YOUR GOAL —
Comb through the entries for "Sample" and pull out each line that holds it.

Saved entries
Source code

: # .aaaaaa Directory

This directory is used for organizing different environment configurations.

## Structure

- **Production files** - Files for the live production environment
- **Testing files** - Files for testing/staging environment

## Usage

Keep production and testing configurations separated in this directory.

...

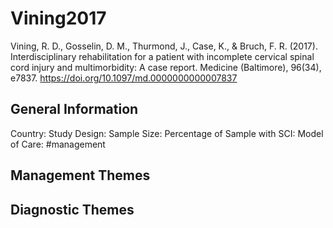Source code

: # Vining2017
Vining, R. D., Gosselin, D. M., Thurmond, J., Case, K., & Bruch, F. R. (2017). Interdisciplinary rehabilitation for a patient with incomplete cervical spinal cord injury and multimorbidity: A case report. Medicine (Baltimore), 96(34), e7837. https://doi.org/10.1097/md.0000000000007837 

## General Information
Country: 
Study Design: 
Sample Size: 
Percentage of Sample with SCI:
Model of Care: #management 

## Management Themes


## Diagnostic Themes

RESULT OF THE TASK —
Sample Size: 
Percentage of Sample with SCI:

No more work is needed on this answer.